I finish watching Wong Kar-wai’s beautiful queer romance, Happy Together (1997). I receive a message from a friend speaking about his desire for a person he has never met. The agony of eros. The uncertainty of love. It does not come with a warranty policy. The arranged marriage industry and its morphed form, the modern dating app industry have tried, using indices of predictability from caste to height. Yet, when true love strikes, it does so unannounced. You might not even have met the person, heard their voice, felt their breath, and yet, they can consume you. To the point of delirium.
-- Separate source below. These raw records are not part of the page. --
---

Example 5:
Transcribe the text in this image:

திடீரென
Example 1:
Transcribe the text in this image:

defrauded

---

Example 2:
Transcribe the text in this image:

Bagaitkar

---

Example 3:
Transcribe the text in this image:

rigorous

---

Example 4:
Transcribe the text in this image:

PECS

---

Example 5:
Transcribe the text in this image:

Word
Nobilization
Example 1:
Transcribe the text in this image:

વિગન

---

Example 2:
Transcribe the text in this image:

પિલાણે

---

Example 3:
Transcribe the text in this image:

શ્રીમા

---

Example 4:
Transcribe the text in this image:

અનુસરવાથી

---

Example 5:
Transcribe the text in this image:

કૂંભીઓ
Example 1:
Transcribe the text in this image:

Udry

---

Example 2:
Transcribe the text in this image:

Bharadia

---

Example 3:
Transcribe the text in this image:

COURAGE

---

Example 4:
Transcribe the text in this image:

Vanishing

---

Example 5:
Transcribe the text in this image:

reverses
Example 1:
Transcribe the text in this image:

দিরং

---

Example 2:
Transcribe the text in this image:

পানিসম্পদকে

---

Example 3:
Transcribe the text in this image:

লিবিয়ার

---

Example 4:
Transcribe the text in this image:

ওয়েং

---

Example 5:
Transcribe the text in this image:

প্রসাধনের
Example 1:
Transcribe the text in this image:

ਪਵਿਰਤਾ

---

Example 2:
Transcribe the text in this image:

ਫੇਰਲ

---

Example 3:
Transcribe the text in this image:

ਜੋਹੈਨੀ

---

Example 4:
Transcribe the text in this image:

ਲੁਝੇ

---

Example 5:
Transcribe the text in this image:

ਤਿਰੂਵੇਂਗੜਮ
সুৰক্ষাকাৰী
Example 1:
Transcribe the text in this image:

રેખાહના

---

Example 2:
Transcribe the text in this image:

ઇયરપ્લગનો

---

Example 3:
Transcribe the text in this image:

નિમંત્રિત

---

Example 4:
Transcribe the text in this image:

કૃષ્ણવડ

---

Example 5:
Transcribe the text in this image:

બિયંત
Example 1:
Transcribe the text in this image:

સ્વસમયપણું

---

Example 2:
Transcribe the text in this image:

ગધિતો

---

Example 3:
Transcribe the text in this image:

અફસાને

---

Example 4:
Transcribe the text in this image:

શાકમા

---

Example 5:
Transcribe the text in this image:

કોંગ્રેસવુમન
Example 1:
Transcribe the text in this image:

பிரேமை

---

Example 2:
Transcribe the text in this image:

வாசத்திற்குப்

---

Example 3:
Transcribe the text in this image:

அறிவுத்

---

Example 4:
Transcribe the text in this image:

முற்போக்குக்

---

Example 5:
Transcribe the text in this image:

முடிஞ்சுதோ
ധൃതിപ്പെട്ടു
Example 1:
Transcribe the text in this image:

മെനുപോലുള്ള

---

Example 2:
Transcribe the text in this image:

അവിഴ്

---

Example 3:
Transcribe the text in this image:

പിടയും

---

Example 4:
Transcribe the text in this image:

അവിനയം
In the film, Fai (played by Tony Leung) is in constant delirium. He is lost in a foreign country with his beloved, who keeps coming and going, unannounced. His lover is inconstant, unfaithful, fleeting. Fai revels in the yellow lamp light of his small room, much like I revel in the shadow of the window in mine. He dreams of the waterfall they had both come to visit but failed to. When his lover arrives injured, he tends to him, cleaning his wounds, cooking for him, putting up with his outbursts, scheming to prevent him for leaving. He leaves. Fai lets him leave. He himself leaves, finds the falls alone, returns home.
This summary does no justice, if such a thing is possible, to the film’s tenderness. Wong Kar-wai has a way with crevices and repetition. Much like the damned alleyway in In the Mood for Love, here, the street corner where Fai works occurs repeatedly. At night. Deserted. Longing. The score repeats in the background, Fai sits alone, not knowing what he wants. When Fai visits the falls, he stands in the heavy mist and rain, wondering at the strangeness of standing there alone. He sits in his chair at home, staring into nothingness, or puts his head down on the edge of the boat, perhaps asking the waters to give him rest.
But can one stop love? You may resist it all you like, deceive your heart, use your intelligent head to play games with yourself and the world, but when it comes, all crumbles. Perhaps this is why Wong Kar-wai chose the waterfall for him film. Love is like the waterfall. Inexorable. All consuming. We mere mortals stand no chance. Why do we try then? It is far more blissful to give in, to let it consume it, to confess—more to our own selves than to those we love.